Lillianna’s Birth Story

With the birth of our little man just around the corner, I figured I should take a moment to share Lilly’s birth story, before I have a new one to tell.

I started blogging when Lilly was nearly one and went at it with a go forward approach. But I would like to take a moment (or 20) now, hop in my time-machine and revisit the day I met my perfect baby girl.

Now, I went into my birth plan the way any mildly crunchy, environmental-tattoo wearing Mama would. I wanted as little intervention as possible and was pretty determined that I wouldn’t be getting an epidural.

Recycling-Tattoo-on-wrist

Yep, it’s real.

What I didn’t realize until just a few weeks prior is that I would be induced. I developed Cholestasis of Pregnancy, a rare liver disorder that can increase the chances of harming the baby or causing still birth the closer I am to full term. As a result, they induce no later than 38 weeks to be safe.

Once we heard this news, friends and family starting coming out of the woodwork to warn me how tough it can be to be induced. That it can bring on very hard labour. I took in everyone’s advice, but was still quite clear on what I wanted.

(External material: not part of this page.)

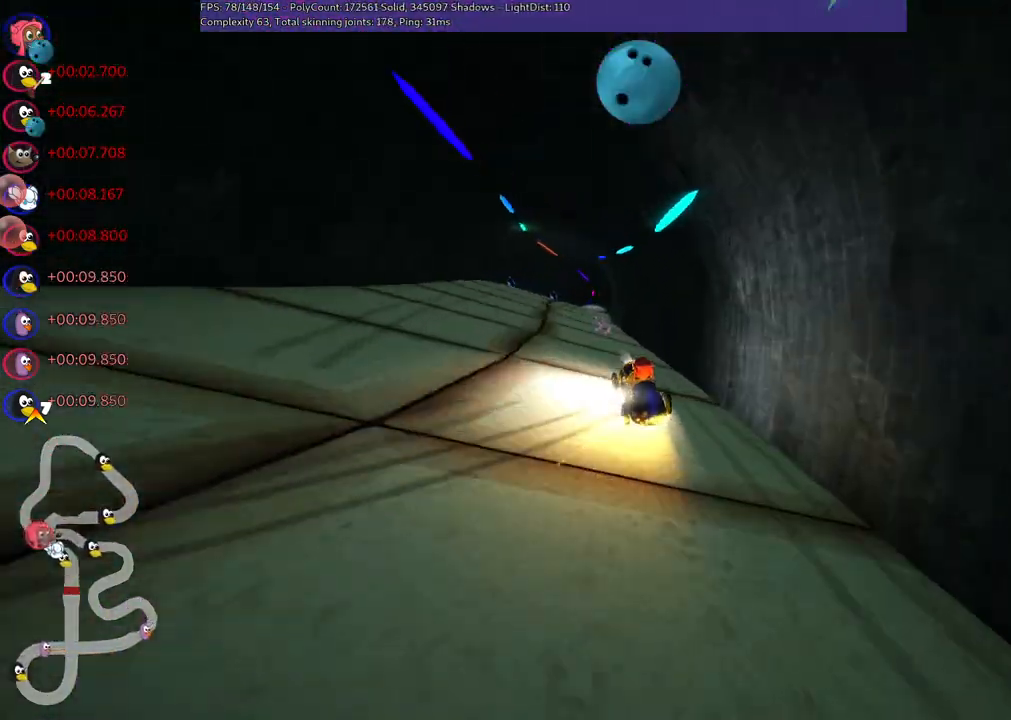
{"keys": ["up"], "events": [[267, "left", "up"], [417, "n", "down"], [500, "n", "up"]]}
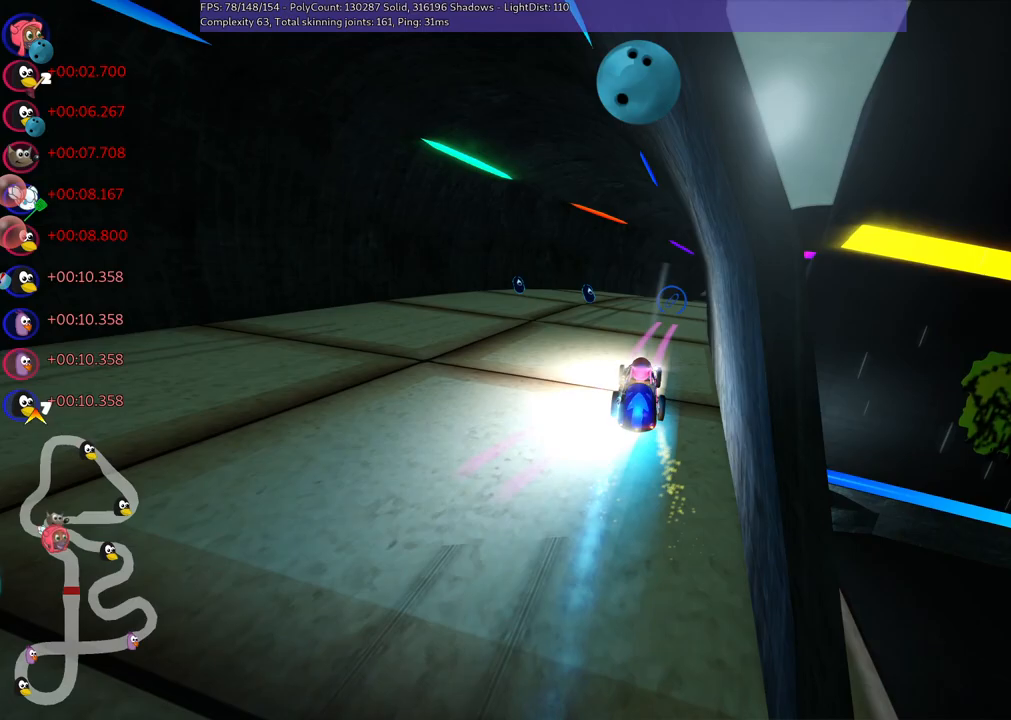
{"keys": ["up"], "events": [[200, "right", "down"], [233, "m", "down"], [333, "m", "up"], [383, "right", "up"]]}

We arrived at the hospital by 8am, as requested. There was a bit of a shortage of delivering doctors at the time, so I didn’t actually get induced until 2:30pm. The doctor used an cervical tape and told me that they would leave it in for 1.5-2 hours max…

Over 3 hours pass.

The doc, who had been held up in surgery, came back to remove the tape and check me over. I don’t know that I can adequately describe the pain I was in by that point. I had been having hard labour for over 2 hours, while strapped to a triage bed so they could monitor me and the baby. The few minutes that he took to check my how far dilated I was are probably the most painful few moments of my entire life to date.

At this point, they moved us down to our delivery room. I vaguely remember walking down the hospital hallway and arriving in that room. Once in there, the contractions were coming quickly and so fierce that I recall dropping to my knees in pain. My girlfriend, Melissa, who was in with us, told me that I was going pale white and she feared I was going to pass out. I only recall this happening a handful of times. She told me it lasted for a few hours! Basically I think I partially blacked out for about 2-3 hours.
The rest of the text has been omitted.